Trade War #MCGA

The Tarif Deals

On July 6, U.S. President Donald Trump’s administration officially instituted 25% duties (average U.S. tariff is under 4%, according to the WTO) on $34 billion worth of Chinese goods. Trump also placed tariffs on over 10,000 products from China, the European Union, Canada, and other locations (applied to under 4% of goods). In response, several trade partners have placed tariffs of their own on American goods. Trump’s tariffs have caused other countries to respond in a way that harms American workers — especially in the agricultural sector. Farmers are saying that the tariffs have slashed their profits and livelihoods, since many of their products are exported to countries which have instituted tariffs in response to those levied by Trump.

Tarif Effects on China

The trade war with the U.S. couldn’t have come at a worse timing for China, which had just begun focusing on fixing its credit problems with its economy. China faces a policy dilemma in that Beijing is seeking to implement relatively tight monetary policy to force financial deleveraging, but it also needs easier monetary conditions to support growth.

The depreciation of the yuan would offset the loss in export competitiveness for Chinese exporters due to higher tariffs, meaning that Chinese goods will essentially be cheaper to Americans. China’s banks extended a record 12.65 trillion yuan ($1.88 trillion) in loans in 2016 as the government encouraged credit-fueled stimulus to meet its economic growth target. Historically, when credit growth has risen more than warranted it has fueled concerns over financial stability and that has seeped into depreciation pressures on the currency.

With the limitations of monetary policy, another option is to implement fiscal policy, such as the value-added tax credit rate to exporters in China which would raise their income by between 3.5% and 4%. China, in the short-term should use these fiscal policy measures; lessening the burden on monetary policy will also lighten the pressures on the currency.

Tarif Effects on the US

Trump’s statements that tariffs would be good for US consumers and businesses are simply false. There are hundreds of thousands of jobs could be lost if the recent trade war with China were to continue.

When it comes to trade, nothing happens in isolation, there are downstream effects to tariffs.

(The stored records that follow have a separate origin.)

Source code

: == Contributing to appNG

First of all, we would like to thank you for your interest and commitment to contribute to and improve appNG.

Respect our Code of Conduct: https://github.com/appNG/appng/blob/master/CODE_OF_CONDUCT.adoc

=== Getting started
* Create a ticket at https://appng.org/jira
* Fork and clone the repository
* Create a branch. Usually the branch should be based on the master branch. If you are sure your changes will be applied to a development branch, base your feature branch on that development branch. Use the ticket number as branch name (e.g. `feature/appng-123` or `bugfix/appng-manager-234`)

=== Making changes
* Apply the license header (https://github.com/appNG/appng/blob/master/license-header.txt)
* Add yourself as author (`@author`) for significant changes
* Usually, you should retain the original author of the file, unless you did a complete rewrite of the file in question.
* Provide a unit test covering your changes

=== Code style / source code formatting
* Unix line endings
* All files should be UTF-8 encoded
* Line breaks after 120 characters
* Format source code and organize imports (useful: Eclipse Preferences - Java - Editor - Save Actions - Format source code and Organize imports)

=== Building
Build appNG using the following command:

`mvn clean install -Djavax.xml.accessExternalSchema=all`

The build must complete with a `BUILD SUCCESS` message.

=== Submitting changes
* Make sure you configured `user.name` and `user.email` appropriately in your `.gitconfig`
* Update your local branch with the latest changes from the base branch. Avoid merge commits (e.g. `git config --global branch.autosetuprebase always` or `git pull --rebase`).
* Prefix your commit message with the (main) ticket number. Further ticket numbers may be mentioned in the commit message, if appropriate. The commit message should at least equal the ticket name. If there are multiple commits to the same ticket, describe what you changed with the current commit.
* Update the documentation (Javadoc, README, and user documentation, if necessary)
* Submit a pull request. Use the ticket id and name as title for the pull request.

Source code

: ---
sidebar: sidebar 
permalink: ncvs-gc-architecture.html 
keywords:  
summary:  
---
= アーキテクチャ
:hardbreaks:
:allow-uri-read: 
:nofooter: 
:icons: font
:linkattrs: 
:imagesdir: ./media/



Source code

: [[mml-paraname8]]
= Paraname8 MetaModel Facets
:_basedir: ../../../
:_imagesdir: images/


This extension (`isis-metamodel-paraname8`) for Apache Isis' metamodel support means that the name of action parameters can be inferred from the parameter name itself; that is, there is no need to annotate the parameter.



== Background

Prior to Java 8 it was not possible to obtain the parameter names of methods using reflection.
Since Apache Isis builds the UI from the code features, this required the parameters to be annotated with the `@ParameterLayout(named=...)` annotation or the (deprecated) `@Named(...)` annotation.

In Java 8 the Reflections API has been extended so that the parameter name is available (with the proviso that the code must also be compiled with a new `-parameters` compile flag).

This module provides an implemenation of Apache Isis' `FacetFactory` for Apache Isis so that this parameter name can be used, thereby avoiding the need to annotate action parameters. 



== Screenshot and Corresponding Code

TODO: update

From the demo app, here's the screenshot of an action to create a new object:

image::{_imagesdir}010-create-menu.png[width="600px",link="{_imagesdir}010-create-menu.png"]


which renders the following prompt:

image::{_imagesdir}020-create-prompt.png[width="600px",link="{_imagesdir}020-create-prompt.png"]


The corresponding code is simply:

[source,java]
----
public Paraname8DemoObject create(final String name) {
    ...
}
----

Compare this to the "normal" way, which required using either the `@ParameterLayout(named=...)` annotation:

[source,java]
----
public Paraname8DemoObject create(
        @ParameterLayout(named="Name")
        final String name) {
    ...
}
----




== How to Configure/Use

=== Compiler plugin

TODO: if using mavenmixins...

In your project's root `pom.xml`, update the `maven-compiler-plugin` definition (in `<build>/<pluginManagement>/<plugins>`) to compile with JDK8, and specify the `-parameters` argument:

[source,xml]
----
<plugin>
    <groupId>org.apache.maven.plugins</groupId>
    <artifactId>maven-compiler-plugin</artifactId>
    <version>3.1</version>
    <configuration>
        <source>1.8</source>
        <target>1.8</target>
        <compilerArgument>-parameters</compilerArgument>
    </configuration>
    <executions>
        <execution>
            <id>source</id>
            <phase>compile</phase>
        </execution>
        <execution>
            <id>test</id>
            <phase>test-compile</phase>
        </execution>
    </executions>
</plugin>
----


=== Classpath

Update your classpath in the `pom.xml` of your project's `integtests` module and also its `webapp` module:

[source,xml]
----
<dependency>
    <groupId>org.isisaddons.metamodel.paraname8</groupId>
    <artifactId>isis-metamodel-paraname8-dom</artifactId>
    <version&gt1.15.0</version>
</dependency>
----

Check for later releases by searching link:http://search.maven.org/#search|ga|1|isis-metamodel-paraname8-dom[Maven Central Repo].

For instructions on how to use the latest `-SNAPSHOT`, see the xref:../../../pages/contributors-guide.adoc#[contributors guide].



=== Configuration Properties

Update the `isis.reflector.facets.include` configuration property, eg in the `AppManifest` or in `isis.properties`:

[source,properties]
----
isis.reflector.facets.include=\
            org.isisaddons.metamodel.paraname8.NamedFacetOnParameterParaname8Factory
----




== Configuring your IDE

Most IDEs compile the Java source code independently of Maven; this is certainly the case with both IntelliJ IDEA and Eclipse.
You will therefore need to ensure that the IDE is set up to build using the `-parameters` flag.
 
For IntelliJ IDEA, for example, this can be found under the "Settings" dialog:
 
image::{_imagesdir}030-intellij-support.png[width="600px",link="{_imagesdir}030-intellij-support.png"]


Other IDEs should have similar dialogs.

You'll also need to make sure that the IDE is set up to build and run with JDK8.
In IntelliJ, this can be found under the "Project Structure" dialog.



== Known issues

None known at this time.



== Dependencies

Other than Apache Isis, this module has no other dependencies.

Steel and aluminum tariffs can help American workers in these industries, with a June 2018 report revealing that the steel and aluminum industries could gain over 26,000 jobs. However, this same report indicated that, across all other industries, the tariffs could result in a loss of over 400,000 jobs. For example, a Missouri-based nail factory saw the price of its raw material for making nails, steel, readily increase following Trump’s tariffs. As a result, the company’s sales diminished by half and the company laid off over 100 employees.

Measured by estimates of private consumer expenditure, Asia today is just about as big as the U.S. The big difference is that private consumer expenditure in Asia is growing at twice the speed compared with the U.S. If Japan is excluded, Asia’s growth is 3X faster. If the current growth rates of imports respectively in the U.S. and China hold in the next few years, by 2021 China will surpass the U.S. to become the largest market for imports in the world.

Tarif Effects on the EU

From a simple perspective of market size, Asia today is far more important to the EU than the U.S., and the EU will soon be more important to Asia than the U.S.

Trump’s trade war is creating new impetus for the EU and Asia to speed up the opening of their markets to forge closer economic ties. This will lead to even faster growth than in the last decade in trade between the EU and Asia, accompanied by rising investment. Virtually everywhere outside of the U.S., a new sense of urgency is now afoot as policy makers seek to fast track regional free trade agreements. For instance, after Trump pulled out of the Trans-Pacific Partnership, a successor, renamed as the Comprehensive and Progressive Agreement for Trans-Pacific Partnership, was signed in March this year by 11 countries on both sides of the Pacific.

A direct consequence of the Trump trade war, therefore, is faster and wider economic integration outside of the U.S., accelerating the shift of global economic center of gravity toward Asia.

A final irony, in waging his trade war, Trump has gifted China with the strategic opportunity to champion economic liberalization and free trade; giving President Xi Jinping a big helping hand to make China great again. #MCGA

 

Disclaimer: #MCGA has absolutely nothing to do with anti-Americanism; only to point out how poorly the US is handling global trade.